La ambivalencia de los espejos
Escarbando en la cartelera de Netflix encontré una película cuyos diálogos se nutren de lo obvio, lo que está ante nuestros ojos que, por obvio, cuesta verlo, y casi siempre es revelador. En el clímax de una escena dramática la protagonista decía que “algunas cosas jamás pueden sentirse aunque uno trate de explicarlas”; sus cavilaciones, elementales en apariencia, aludían a la imposibilidad que tenemos los humanos de sentir lo que otro siente, de penetrar la percepción que tiene el otro de las cosas, considerando que cada cual está llevado a hacer su interpretación movido por los fantasmas del inconsciente, la estructura del individuo, la imposición de la cultura y los múltiples factores que configuran la individualidad.
Los hechos ocurren en una de esas historias orientales ideadas para el disfrute sensual en las que el rigor de la iluminación, y la mesura del sonido entretejen delicada y brutalmente un argumento que, mediante diálogos sencillos, ofrece la posibilidad de internarse en los resquicios abisales de la condición humana y sorprendernos. Por cuanto el asombro es la chispa que enciende el mecanismo fisiológico de mis emociones, una frase me atrapó; la protagonista, refiriéndose a la limitación de un ingeniero para describir literariamente momentos de experiencia por poco mística, dijo escuetamente “un ingeniero… que cree que todos los espejos son iguales”. Y bien, quizá un ingeniero, un médico, un político o un contador puedan concebir los espejos como iguales sin que aquello signifique su descrédito, como tampoco debería redundar en ovación la comprensión que tienen otros de su ambivalencia simbólica. Somos una constelación diversa, seres de la experiencia y la percepción individual cuya subjetividad exige aunar fuerzas con miras a conciliar las diferencias.

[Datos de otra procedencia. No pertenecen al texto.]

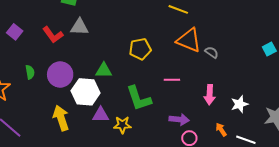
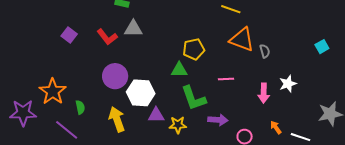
gray semicircle: (212, 52) -> (265, 51), turned 40
green triangle: (104, 70) -> (179, 70), moved
green semicircle: (30, 72) -> (80, 107), moved
white star: (239, 104) -> (288, 84), moved
purple arrow: (179, 119) -> (218, 120), moved

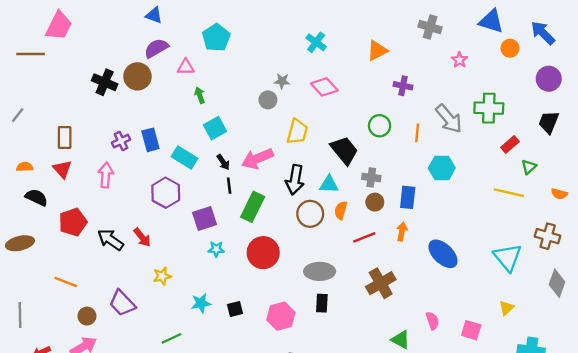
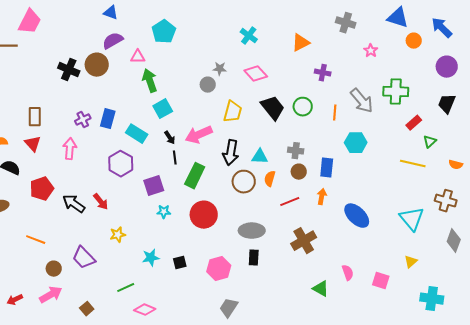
green arrow: (200, 95) -> (150, 81), size x1.6
blue rectangle: (150, 140) -> (108, 119), turned 30
black trapezoid: (344, 150) -> (273, 108), moved

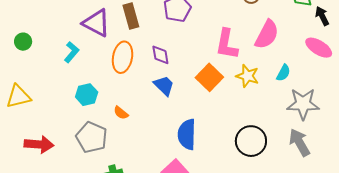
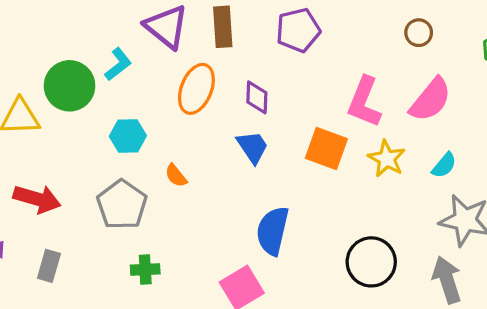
green circle: (23, 42) -> (70, 86), moved, size x1.8
orange square: (209, 77) -> (326, 149), turned -36

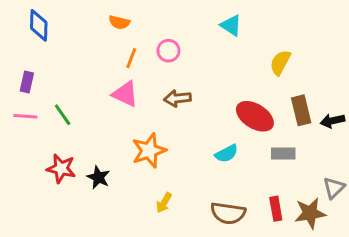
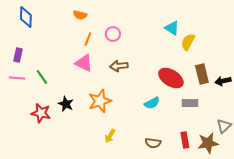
cyan triangle: (231, 25) -> (172, 28), moved
black star: (98, 177) -> (66, 104), moved
brown semicircle: (228, 213) -> (153, 143), size x0.7

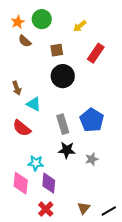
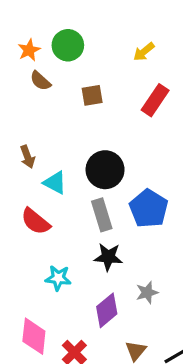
yellow arrow: (80, 26) -> (144, 52), moved
black circle: (63, 76) -> (105, 170), moved
gray star: (92, 159) -> (147, 293), moved
pink diamond: (21, 183) -> (34, 336), moved
purple diamond: (49, 183) -> (107, 310), moved, turned 45

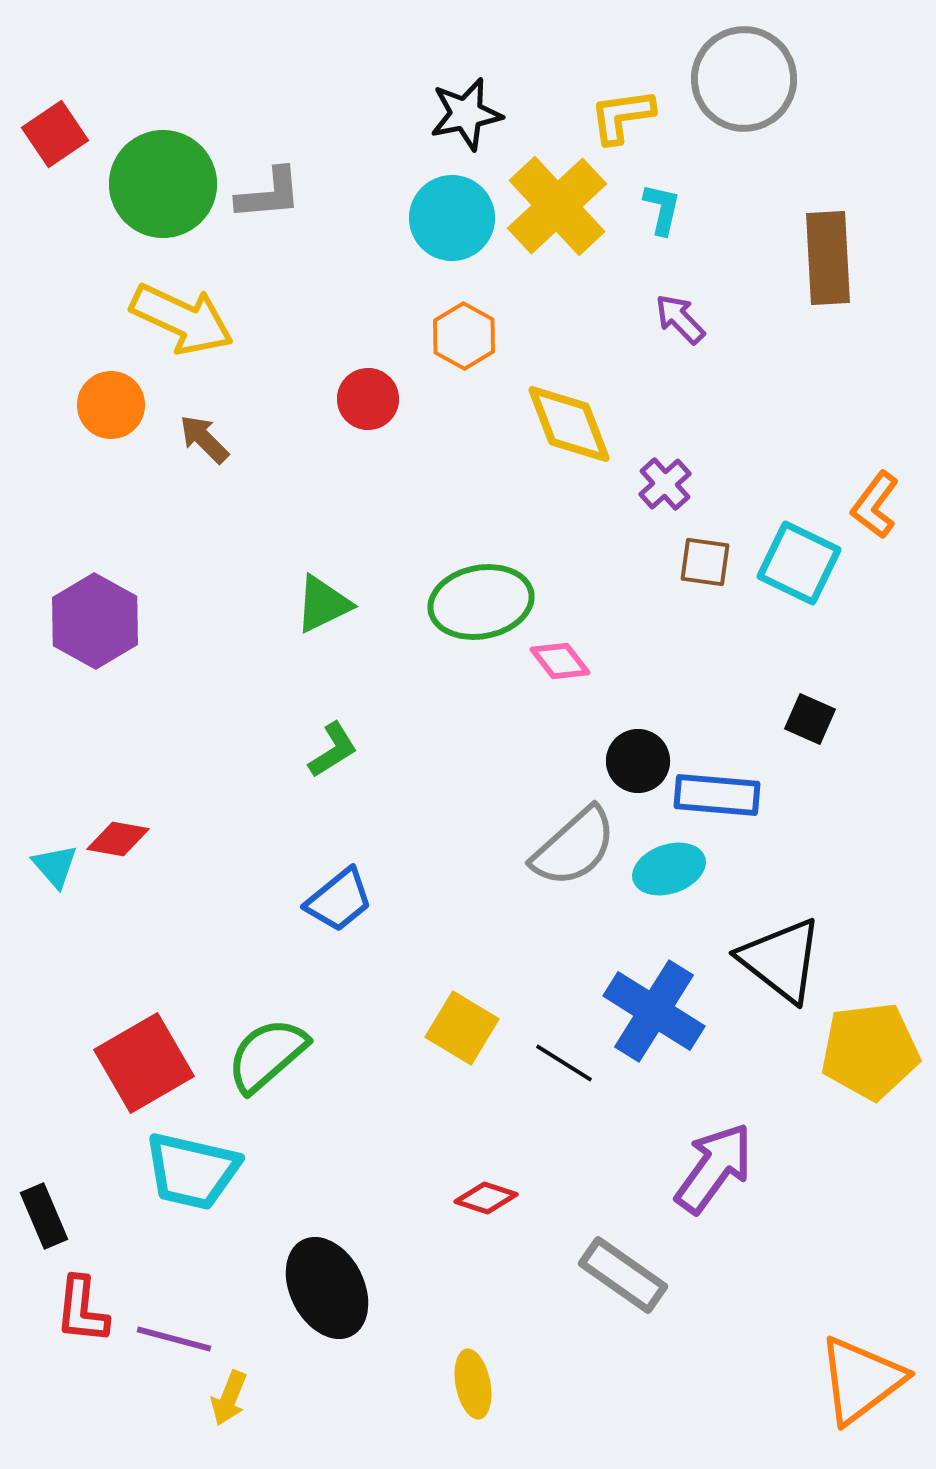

Si algo positivo nos dejaron los cuatro años de negociaciones de paz que felizmente concluyeron el lunes en Cartagena, ha sido que más allá de sujetos sintientes comenzamos a reconocernos como sujetos pensantes en posición de someterse a ciertos límites que impone el reconocimiento del otro. Hubo concesiones de ambas partes, aprendemos a pactar –que es el fundamento de una sociedad que aspira a la convivencia pacífica–, aunque también fue patente que para un sector de la población, la negociación solo es posible si ella parte de la inobjetable aceptación de sus premisas.
De manera que, en el largo y espinoso proceso de reconstrucción que requiere el país, constituye un gran reto disponerse a respetar a quienes una desmesurada subjetividad lleva a considerar que todos los espejos son iguales pero, además, deben reflejar su narcisismo rampante. Quizá otra de las lecciones que quedan de este proceso perturbador sea que muchos colombianos aprendimos a avistar lo que ocurre en los resquicios abisales de la condición humana, donde el caos aún persiste.